Claims Corner: Claim Trends and Potential Pitfalls Facing Health Care Facilities and Employees

By: Angela Pacheco Gette

 

Consistent with insurance carriers industry-wide, health care professional liability claims among THIE’s subscribers have remained relatively flat over the last several years. Claim counts across all lines of THIE’s business were lower in the first quarter of 2022 than they have been in the first quarter of the preceding four years. However, the industry remains guarded in light of new and increasing challenges facing our health care facilities and providers.

 

Staffing shortages continue to represent the most clear and present danger, leaving insureds exposed in a variety of ways. The most direct exposure comes from inadequate staffing, which forces health care professionals to take on additional duties, responsibilities, and hours. These additional duties or responsibilities may include caring for more patients than usual or working in different units than usual. Deviations from one’s normal workload and set of responsibilities creates an increased risk of error by the health care employee.

 

Staffing shortages, and the resulting change in duties or responsibilities, also increase the risk of a corporate negligence claim against a hospital or health care facility based on allegations of negligent hiring, training, supervision, or retention of staff. Such claims may result in direct liability against the facility, in addition to any vicarious liability arising from injury caused by an employee. For facilities with one business entity owning the facility and a separate entity operating the facility, these direct liability claims pose an even greater risk if the owner facility handles any of the hiring, credentialing, training, or policy-making duties on behalf of the operating facility. It is critical that these entities carefully examine what roles they are undertaking and what attendant risks are associated with those roles to ensure they are maintaining proper insurance coverage, so no entity is exposed to unintended extra-contractual liability.

 

Supply chain issues are also creating an increased risk of exposure for health care facilities. No industry is immune to the disruptions occurring in the global supply chain. For health care facilities, these disruptions could impact availability of medications, personal protective equipment, or medical devices, thereby increasing potential exposure for the facility. Attention must be given to supply chain preparedness and response to reduce risk associated with supply chain disruptions.

 

Finally, social inflation continues to be a concern for carriers and health care facilities. The increasing frequency of criminal charges being brought for acts of medical negligence has potential to drive social inflation in health care professional liability claims upward because it normalizes punishing a health care worker for an unintentional error.
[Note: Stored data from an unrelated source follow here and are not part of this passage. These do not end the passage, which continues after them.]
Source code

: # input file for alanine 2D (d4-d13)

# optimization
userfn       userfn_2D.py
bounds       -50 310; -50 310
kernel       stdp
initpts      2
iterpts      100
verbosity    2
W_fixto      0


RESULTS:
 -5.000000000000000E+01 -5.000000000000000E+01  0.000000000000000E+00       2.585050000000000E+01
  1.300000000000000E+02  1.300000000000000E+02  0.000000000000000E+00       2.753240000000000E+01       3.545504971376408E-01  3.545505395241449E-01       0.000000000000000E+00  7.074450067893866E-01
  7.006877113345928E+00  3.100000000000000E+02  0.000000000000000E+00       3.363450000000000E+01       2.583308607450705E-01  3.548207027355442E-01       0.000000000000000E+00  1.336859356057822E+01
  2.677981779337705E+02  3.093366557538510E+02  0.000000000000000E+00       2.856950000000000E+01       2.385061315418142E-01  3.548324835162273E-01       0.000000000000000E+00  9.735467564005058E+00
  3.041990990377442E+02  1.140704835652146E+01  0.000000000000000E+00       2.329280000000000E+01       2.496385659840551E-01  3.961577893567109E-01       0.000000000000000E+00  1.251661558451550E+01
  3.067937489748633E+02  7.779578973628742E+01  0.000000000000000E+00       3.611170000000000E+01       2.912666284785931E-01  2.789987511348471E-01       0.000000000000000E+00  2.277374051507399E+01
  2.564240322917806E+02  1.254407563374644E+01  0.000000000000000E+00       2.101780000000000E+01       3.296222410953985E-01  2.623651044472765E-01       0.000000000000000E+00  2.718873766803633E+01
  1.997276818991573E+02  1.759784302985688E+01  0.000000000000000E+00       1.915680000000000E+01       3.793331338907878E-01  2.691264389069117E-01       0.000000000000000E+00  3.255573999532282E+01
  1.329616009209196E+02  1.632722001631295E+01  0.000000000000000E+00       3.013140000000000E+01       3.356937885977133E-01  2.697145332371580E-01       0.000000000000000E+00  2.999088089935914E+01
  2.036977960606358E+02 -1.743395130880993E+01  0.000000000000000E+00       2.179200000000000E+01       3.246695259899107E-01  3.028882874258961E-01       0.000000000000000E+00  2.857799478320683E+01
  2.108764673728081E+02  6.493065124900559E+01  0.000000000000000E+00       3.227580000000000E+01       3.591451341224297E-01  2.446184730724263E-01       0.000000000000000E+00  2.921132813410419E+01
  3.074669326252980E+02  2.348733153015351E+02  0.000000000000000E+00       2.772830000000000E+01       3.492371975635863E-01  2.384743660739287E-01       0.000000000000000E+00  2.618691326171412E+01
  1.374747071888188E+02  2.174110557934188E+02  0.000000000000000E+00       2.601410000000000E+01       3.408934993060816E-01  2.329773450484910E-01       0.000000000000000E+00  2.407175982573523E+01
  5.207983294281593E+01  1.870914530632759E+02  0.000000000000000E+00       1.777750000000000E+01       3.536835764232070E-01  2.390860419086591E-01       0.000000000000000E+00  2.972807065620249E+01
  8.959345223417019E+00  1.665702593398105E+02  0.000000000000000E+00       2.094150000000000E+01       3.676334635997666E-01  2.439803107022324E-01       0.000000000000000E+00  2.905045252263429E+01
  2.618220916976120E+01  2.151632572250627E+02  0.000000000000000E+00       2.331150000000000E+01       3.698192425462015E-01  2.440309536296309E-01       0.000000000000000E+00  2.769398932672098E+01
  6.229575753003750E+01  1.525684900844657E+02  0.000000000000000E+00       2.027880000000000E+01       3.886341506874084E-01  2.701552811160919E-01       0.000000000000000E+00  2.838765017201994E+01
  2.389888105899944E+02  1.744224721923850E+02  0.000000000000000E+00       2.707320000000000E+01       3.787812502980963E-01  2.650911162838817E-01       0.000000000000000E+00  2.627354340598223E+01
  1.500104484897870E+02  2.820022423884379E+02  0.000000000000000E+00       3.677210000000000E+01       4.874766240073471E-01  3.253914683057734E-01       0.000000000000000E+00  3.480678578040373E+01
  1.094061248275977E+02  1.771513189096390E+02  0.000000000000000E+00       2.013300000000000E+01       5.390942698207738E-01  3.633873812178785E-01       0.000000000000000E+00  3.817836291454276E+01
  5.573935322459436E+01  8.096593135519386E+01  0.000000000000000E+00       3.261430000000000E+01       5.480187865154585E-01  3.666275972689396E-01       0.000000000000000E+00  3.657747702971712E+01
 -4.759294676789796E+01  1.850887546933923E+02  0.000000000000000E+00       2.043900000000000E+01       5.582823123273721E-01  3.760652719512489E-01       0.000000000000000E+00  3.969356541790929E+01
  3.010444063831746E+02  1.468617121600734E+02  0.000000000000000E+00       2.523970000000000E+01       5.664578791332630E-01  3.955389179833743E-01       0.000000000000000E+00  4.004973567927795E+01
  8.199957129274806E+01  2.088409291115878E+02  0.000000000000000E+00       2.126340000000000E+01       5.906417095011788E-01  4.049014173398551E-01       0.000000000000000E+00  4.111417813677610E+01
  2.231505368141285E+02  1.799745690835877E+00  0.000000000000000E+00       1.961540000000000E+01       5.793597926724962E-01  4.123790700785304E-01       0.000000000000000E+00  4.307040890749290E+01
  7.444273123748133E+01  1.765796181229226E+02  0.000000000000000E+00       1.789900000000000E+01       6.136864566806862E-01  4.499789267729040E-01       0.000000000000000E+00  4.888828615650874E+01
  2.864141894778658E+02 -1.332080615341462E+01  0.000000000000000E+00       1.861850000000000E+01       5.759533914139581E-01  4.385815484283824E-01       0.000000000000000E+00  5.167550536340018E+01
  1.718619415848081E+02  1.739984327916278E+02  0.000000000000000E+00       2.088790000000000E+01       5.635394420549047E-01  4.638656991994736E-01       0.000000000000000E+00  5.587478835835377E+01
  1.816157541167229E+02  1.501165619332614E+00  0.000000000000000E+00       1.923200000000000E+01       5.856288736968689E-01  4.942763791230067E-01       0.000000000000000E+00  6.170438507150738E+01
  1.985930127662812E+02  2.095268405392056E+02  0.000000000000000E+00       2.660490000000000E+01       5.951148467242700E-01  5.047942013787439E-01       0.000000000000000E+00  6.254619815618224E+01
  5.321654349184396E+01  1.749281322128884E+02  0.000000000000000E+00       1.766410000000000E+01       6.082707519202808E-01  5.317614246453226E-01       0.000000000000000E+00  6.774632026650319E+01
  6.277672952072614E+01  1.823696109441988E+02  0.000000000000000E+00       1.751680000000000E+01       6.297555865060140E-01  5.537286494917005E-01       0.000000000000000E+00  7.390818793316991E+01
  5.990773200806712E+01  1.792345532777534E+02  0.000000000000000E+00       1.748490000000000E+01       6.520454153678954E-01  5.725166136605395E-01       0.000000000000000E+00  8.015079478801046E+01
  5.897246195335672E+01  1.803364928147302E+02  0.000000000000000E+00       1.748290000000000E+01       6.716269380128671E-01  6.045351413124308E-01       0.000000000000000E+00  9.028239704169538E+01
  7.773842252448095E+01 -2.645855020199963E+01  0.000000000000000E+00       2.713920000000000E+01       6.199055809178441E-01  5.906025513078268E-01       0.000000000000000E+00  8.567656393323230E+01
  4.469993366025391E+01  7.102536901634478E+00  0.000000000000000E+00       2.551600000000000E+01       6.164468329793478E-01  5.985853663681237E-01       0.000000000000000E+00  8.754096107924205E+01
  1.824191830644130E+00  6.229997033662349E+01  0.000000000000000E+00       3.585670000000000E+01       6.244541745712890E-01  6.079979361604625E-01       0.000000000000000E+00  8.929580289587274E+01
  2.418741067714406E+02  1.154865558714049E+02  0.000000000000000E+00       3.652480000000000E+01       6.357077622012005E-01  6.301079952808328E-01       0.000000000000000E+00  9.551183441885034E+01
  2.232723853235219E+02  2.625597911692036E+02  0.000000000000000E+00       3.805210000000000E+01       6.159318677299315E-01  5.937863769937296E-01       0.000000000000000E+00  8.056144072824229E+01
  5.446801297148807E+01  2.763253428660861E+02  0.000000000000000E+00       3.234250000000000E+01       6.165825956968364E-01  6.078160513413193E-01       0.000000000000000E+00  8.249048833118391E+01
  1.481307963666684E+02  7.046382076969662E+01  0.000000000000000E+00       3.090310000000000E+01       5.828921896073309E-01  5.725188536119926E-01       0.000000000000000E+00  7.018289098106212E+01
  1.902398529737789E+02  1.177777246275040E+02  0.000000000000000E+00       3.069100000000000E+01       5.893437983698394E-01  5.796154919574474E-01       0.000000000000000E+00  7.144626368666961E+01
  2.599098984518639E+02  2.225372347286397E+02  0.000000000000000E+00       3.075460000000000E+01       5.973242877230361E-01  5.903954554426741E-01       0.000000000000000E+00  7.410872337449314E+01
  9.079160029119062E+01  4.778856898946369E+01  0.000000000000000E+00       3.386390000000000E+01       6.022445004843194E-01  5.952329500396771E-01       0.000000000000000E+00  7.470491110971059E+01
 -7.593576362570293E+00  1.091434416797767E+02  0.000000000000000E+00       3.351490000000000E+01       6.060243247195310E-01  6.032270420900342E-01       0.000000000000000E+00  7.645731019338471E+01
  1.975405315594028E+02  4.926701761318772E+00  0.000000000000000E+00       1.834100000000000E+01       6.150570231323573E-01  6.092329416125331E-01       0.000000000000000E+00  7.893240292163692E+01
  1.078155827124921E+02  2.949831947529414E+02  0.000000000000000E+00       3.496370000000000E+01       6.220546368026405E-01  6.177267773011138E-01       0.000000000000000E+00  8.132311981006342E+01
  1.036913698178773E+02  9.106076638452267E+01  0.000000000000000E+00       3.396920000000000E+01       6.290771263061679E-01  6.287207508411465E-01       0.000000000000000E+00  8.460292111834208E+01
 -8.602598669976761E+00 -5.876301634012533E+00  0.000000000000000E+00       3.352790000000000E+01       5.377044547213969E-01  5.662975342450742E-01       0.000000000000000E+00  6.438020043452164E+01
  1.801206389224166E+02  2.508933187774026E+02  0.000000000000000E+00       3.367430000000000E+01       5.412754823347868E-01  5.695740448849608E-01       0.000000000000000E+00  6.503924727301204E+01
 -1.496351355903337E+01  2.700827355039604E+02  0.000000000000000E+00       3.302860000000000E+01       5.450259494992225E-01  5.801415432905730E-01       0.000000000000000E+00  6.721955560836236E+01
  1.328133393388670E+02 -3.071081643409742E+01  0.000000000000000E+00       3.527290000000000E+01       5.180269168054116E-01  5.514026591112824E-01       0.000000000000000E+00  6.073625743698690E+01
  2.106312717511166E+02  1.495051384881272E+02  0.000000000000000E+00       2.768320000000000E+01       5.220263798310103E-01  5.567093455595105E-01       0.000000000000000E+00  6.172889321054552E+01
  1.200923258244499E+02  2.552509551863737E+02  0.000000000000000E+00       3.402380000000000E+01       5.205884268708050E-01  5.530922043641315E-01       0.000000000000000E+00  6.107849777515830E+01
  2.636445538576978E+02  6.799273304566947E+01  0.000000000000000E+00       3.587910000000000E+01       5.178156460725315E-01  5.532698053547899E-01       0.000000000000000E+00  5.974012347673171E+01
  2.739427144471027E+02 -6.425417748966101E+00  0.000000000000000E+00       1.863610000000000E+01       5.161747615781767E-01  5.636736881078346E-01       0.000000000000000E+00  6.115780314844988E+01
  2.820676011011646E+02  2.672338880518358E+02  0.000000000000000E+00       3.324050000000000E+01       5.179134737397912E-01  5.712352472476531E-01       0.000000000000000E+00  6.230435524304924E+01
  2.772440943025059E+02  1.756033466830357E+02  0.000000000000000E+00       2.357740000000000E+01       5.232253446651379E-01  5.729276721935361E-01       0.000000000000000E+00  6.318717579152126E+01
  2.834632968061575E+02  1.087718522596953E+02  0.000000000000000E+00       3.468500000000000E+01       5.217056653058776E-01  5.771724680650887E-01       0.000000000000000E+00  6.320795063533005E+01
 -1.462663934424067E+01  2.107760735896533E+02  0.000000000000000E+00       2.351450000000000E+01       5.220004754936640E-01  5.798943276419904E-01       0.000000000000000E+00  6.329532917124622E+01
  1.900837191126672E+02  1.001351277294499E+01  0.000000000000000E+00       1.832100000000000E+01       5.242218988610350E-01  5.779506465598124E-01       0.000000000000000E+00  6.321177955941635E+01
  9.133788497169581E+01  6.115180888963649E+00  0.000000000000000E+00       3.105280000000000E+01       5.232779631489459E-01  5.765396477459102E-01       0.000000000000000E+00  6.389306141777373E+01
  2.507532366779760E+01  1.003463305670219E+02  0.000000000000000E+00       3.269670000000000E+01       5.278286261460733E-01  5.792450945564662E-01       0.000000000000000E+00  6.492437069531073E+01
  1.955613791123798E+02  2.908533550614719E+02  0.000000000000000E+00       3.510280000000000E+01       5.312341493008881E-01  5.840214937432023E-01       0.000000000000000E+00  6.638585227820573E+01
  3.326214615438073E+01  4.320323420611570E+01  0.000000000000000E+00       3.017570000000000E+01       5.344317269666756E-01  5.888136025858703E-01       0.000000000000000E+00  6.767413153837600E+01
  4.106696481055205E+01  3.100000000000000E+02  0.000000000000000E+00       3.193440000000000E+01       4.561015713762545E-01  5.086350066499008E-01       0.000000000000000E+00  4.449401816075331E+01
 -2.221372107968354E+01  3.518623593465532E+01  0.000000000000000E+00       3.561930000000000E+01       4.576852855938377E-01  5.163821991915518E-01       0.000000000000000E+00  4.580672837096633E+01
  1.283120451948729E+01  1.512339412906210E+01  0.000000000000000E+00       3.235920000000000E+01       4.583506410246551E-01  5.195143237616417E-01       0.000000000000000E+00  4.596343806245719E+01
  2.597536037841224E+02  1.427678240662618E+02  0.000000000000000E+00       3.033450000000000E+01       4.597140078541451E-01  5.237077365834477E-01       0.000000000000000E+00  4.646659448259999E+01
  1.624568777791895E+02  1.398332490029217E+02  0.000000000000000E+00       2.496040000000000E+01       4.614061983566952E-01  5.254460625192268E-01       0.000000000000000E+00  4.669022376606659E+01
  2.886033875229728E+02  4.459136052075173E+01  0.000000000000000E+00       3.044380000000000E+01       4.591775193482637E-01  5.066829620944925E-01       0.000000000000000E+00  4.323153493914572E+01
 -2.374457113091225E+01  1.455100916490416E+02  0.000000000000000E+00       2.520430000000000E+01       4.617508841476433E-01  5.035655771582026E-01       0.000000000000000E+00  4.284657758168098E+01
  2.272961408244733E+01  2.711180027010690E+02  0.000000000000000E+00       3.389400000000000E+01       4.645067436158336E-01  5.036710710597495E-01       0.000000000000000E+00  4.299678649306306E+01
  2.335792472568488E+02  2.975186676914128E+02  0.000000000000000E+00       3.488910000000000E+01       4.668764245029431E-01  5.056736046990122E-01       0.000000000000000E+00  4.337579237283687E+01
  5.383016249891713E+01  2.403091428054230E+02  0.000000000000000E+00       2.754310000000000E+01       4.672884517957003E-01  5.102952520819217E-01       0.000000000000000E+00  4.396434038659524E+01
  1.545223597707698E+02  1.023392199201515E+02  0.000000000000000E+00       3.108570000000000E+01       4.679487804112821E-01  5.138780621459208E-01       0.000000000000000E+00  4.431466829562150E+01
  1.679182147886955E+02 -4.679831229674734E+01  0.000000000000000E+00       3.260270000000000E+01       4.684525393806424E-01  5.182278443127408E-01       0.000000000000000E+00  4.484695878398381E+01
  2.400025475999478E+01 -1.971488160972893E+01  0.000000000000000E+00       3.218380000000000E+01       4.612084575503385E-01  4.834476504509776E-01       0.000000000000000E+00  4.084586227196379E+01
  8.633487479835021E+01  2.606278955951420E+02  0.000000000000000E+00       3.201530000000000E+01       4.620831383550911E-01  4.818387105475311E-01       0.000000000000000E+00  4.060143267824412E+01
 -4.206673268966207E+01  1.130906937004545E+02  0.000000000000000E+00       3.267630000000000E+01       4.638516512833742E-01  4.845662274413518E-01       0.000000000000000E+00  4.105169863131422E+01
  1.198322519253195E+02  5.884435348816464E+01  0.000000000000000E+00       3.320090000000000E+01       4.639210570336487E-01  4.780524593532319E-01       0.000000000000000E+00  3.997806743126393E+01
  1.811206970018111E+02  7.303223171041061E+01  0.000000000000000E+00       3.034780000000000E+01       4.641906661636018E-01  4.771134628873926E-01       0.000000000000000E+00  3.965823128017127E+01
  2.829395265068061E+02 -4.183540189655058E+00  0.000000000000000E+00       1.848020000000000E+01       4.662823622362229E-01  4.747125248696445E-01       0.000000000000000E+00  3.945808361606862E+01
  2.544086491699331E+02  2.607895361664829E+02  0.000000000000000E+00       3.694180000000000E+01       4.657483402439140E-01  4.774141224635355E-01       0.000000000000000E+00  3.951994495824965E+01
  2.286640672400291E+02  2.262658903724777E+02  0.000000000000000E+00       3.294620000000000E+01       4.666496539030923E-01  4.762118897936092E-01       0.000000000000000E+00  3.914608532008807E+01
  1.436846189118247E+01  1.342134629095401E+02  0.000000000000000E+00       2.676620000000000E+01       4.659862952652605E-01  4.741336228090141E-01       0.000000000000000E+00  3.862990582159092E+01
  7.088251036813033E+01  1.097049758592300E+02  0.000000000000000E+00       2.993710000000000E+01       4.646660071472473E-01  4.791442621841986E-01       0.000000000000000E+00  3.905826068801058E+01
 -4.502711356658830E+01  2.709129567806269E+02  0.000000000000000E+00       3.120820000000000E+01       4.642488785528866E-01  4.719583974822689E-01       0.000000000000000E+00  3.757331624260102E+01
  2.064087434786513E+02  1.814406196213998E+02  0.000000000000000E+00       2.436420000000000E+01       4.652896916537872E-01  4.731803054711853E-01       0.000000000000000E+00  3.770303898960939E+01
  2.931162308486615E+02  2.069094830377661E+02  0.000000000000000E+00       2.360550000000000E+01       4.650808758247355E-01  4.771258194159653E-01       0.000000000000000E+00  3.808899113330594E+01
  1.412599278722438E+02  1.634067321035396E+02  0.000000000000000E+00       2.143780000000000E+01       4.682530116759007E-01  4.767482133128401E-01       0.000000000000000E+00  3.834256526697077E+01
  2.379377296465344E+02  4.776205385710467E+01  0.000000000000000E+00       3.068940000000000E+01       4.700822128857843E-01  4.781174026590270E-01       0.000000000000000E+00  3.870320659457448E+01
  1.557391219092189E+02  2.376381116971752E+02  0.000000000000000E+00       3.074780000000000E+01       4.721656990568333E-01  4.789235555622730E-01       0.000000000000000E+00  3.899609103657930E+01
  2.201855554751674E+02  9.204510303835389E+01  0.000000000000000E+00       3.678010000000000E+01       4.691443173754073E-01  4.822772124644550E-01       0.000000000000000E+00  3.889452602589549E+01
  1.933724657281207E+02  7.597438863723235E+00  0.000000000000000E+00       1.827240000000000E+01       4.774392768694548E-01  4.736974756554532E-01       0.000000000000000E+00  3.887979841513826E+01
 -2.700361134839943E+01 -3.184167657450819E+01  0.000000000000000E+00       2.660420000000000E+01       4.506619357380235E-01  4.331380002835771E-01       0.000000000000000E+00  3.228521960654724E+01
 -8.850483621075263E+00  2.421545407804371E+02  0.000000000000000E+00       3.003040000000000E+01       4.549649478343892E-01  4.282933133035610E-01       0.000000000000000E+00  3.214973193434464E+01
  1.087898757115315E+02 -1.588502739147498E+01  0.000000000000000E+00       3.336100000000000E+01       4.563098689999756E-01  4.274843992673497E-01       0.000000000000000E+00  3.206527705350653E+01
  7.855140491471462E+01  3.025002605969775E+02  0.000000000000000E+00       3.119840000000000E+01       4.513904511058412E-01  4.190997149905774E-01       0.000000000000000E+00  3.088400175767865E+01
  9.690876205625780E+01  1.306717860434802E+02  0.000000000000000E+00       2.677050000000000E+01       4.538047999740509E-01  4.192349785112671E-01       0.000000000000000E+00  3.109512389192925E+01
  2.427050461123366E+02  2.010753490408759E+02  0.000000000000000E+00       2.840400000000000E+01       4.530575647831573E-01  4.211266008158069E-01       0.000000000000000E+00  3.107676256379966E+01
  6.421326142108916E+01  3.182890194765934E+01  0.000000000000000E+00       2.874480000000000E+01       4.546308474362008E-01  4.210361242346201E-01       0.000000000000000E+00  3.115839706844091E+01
While the Texas caps on non-economic damages in health care professional liability cases help blunt the impact, savvy plaintiffs’ attorneys can use social inflation drivers to increase the economic damage components in high severity medical malpractice claims.

 

Now, more than ever, health care facilities and employees, must evaluate these potential risks with a critical eye, undertake mitigation efforts where possible, and ensure that they are adequately covered in the event a claim is made.